Isolate every line in the records below with "spend" in it.

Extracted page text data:
BEGIN

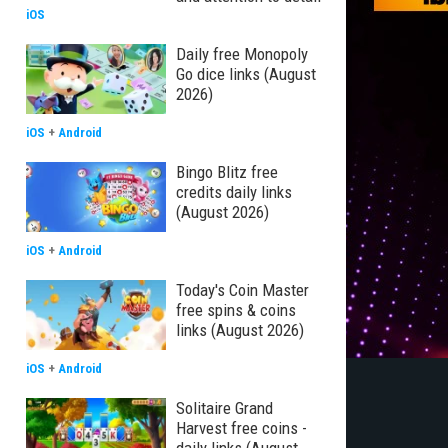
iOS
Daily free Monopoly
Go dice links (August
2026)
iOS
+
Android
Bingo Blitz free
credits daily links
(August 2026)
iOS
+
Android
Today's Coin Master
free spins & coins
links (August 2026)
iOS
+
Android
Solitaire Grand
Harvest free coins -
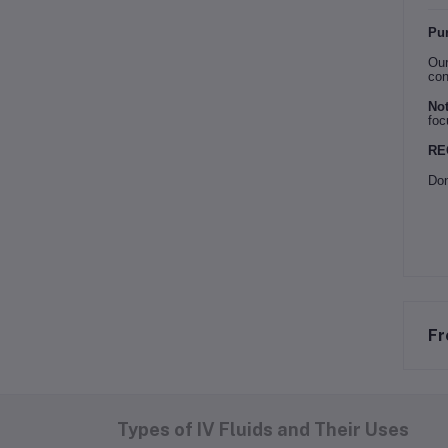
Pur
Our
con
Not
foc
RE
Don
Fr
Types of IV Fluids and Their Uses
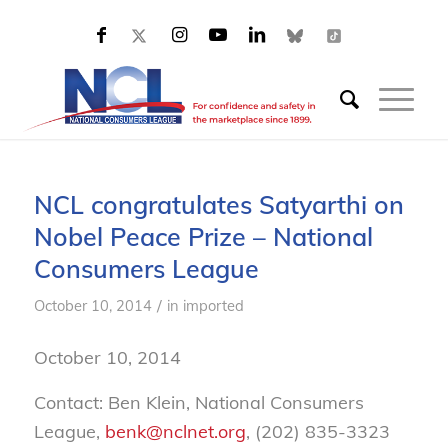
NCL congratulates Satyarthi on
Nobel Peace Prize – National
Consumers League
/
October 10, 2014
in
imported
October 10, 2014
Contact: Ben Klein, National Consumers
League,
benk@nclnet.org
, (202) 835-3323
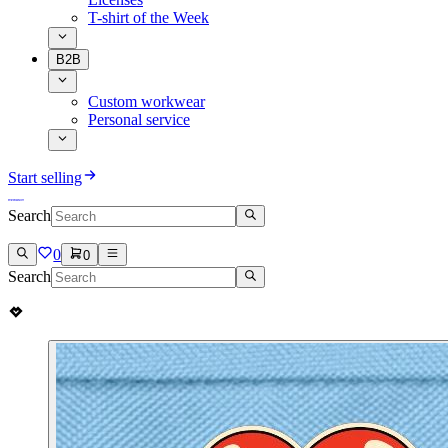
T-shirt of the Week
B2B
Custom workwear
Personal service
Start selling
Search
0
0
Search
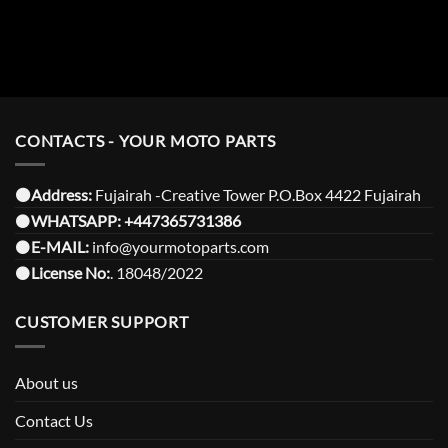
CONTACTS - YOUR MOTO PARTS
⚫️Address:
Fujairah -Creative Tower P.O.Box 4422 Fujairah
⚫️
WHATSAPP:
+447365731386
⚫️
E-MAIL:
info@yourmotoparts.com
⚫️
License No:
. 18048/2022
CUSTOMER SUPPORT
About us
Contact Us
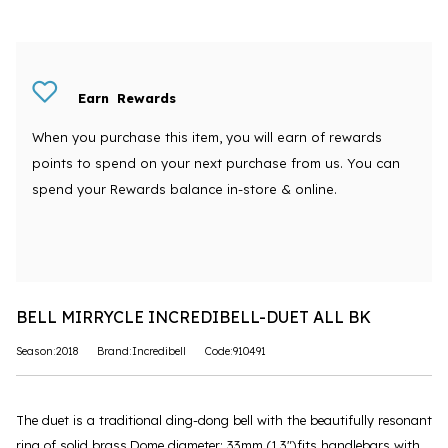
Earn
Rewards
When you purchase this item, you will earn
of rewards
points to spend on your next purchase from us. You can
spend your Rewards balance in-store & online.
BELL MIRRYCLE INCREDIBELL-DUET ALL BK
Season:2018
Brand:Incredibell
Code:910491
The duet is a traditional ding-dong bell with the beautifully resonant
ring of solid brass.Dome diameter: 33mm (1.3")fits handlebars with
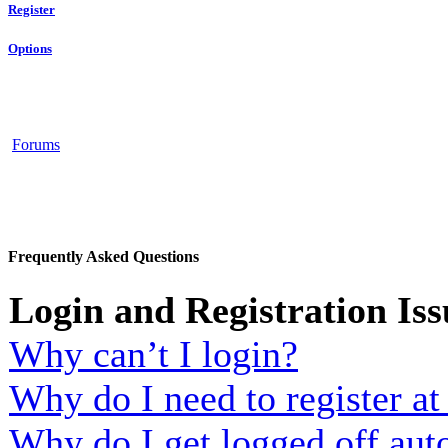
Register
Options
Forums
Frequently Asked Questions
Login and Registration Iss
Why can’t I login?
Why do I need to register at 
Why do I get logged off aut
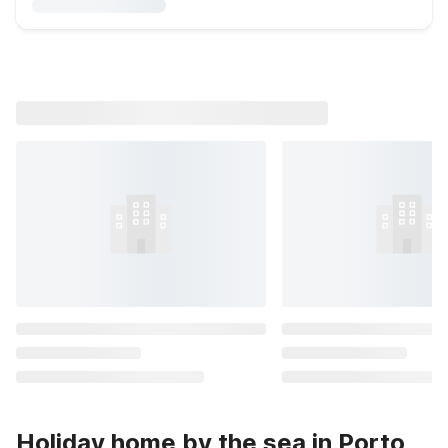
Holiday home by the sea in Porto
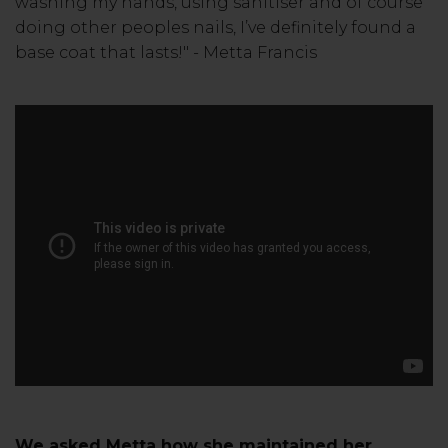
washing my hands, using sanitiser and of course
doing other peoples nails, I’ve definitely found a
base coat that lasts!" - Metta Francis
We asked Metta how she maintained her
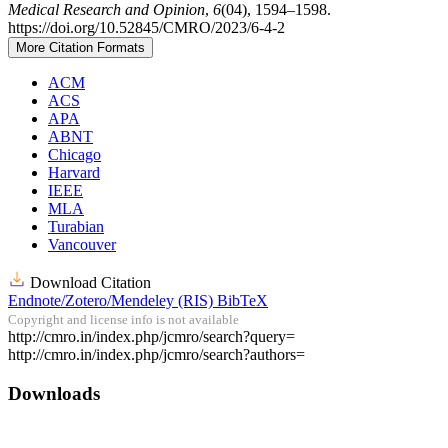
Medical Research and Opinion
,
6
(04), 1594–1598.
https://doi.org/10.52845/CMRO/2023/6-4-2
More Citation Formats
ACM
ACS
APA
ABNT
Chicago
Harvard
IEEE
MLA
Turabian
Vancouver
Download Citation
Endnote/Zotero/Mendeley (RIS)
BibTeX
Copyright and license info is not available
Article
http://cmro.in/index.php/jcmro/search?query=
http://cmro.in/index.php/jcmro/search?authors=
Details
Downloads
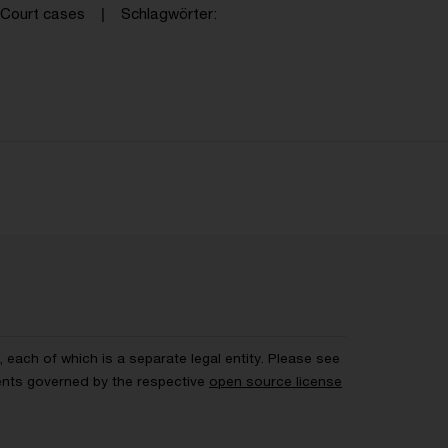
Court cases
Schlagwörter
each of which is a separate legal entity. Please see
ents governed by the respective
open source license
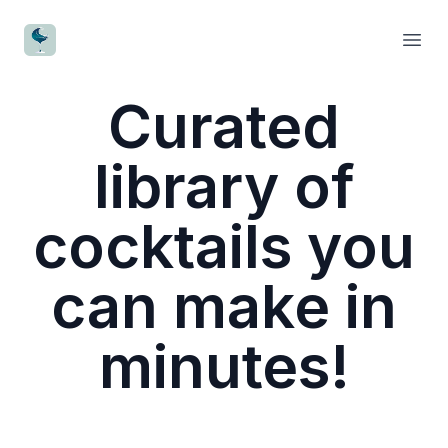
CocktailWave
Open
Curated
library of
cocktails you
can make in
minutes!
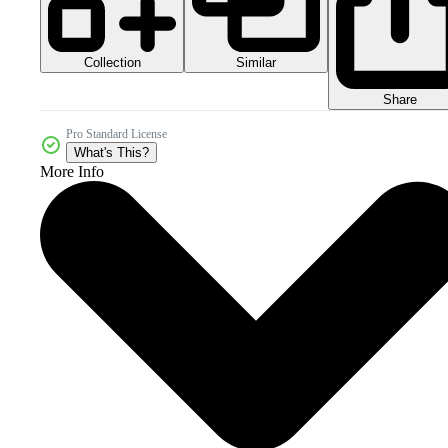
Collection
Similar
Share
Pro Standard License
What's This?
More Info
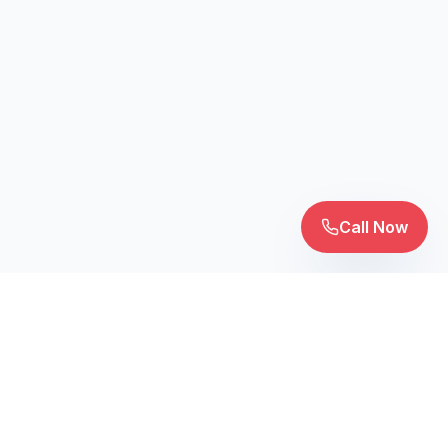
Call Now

END

TASK RESULT:
points to spend on your next purchase from us. You can
spend your Rewards balance in-store & online.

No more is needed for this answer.